| Literature DB >> 34336076 |
Stefania Tamburrini1, Marina Lugarà2, Pietro Paolo Saturnino1, Giovanni Ferrandino1, Pasquale Quassone3, Silvio Leboffe3, Giuseppe Sarti1, Concetta Rocco3, Claudio Panico4, Francesco Raffaele4, Teresa Cesarano4, Michele Iannuzzi5, Lucio Cagini4, Ines Marano1.
Abstract
Pleural empyema of extra pulmonary origin is uncommon and empyema secondary to a fistula between the urinary tract and thorax is extremely rare. We report a case of nephropleural fistula causing massive pleural empyema in a 64-year-old woman with a long history of urological problems, including nephrolitiasis and urinary tract infection. She was admitted with sepsis, fever, chills, tachypnea, productive cough and pyuria.
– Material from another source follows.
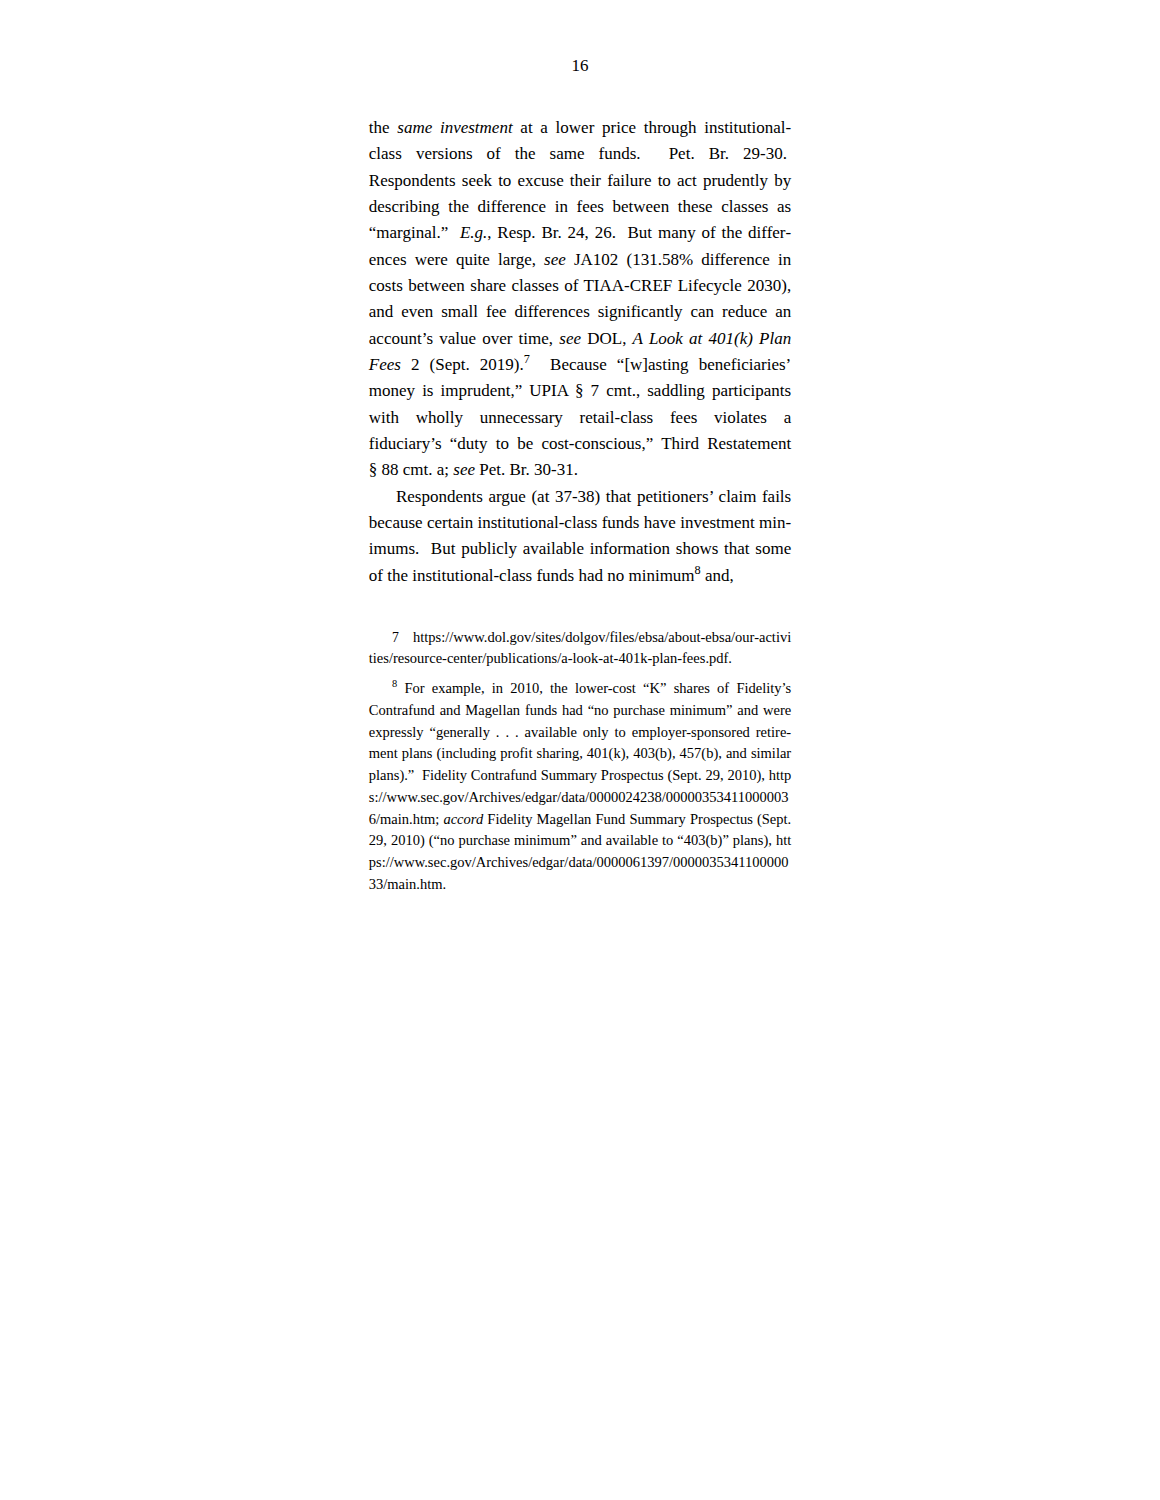16
the same investment at a lower price through institutional-class versions of the same funds. Pet. Br. 29-30. Respondents seek to excuse their failure to act prudently by describing the difference in fees between these classes as “marginal.” E.g., Resp. Br. 24, 26. But many of the differences were quite large, see JA102 (131.58% difference in costs between share classes of TIAA-CREF Lifecycle 2030), and even small fee differences significantly can reduce an account’s value over time, see DOL, A Look at 401(k) Plan Fees 2 (Sept. 2019).7 Because “[w]asting beneficiaries’ money is imprudent,” UPIA § 7 cmt., saddling participants with wholly unnecessary retail-class fees violates a fiduciary’s “duty to be cost-conscious,” Third Restatement § 88 cmt. a; see Pet. Br. 30-31.
Respondents argue (at 37-38) that petitioners’ claim fails because certain institutional-class funds have investment minimums. But publicly available information shows that some of the institutional-class funds had no minimum8 and,
7 https://www.dol.gov/sites/dolgov/files/ebsa/about-ebsa/our-activities/resource-center/publications/a-look-at-401k-plan-fees.pdf.
8 For example, in 2010, the lower-cost “K” shares of Fidelity’s Contrafund and Magellan funds had “no purchase minimum” and were expressly “generally . . . available only to employer-sponsored retirement plans (including profit sharing, 401(k), 403(b), 457(b), and similar plans).” Fidelity Contrafund Summary Prospectus (Sept. 29, 2010), https://www.sec.gov/Archives/edgar/data/0000024238/000003534110000036/main.htm; accord Fidelity Magellan Fund Summary Prospectus (Sept. 29, 2010) (“no purchase minimum” and available to “403(b)” plans), https://www.sec.gov/Archives/edgar/data/0000061397/000003534110000033/main.htm.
At clinical examination, breath sounds were reduced over the left hemithorax. CT revealed a fistulous connection from the upper left calyceal group and the pleural space. Drainage of thoracic and perinephric collection was carried out, but nephrectomy and pleural decortication were required due to haemopurulent urine and decreased hemoglobin levels during the hospitalization. This case demonstrates the unusual and prolonged evolution of an obstructive hydroureteronephrosis complicated by pyonephrosis, culminating in retroperitoneal abscess that fistulized into the pleural space, leading to empyema.Entities:
Keywords: Abscess; Computed Tomography; Nephropleural fistula; Pleural empyema; Pyonephrosis; Thoracic empyema
Year: 2021 PMID: 34336076 PMCID: PMC8318834 DOI: 10.1016/j.radcr.2021.06.051
Source DB: PubMed Journal: Radiol Case Rep ISSN: 1930-0433
Fig. 1Axia CT image after intravenous contrast. (A) Pleural effusion on the right side. On the left hemithorax, a fluid density collection is detected within the pleural space with small air bubbles inside. The fluid collection forms an obtuse angle with the adjacent lung (*). The pleura is thickened, smooth and enhancing. At the margins of empyema, the pleura is dived into the parietal and the visceral layer (split pleural sign). (B) Dilated calicopelvic system of the left kidney with parietal thickening and inhomogeneous urine density. High density material is appreciable in the upper calyceal group. (C) On the upper pole of the left kidney adjacent to the dilated and inhomogeneous calicopelvic system, a semilunar fluid collection is appreciated adherent to Gerota's fascia. (D) Dilated left calicopelvic system with inhomogeneous high density content. Gerota's fascia is thickened (white arrow); perirenal fat is inhomogeneous. Lumboaortic nodes are detected (*).
Fig. 2(A,B) MPR CT images after intravenous contrast. (A) Sagittal MPR image. The left kidney appeared enlarged with high grade of calicopelvic system dilatation, with parietal thickening and inhomogeneous high density urine. An abscess is appreciated posteriorly on the upper pole of the left kidney. The abscess continues with a fistulous connection that goes through the diaphragm into the pleural empyema. (B) Parasagittal MPR image. The fistulous connection between the perineal abscess and pleural empyema is clearly appreciable.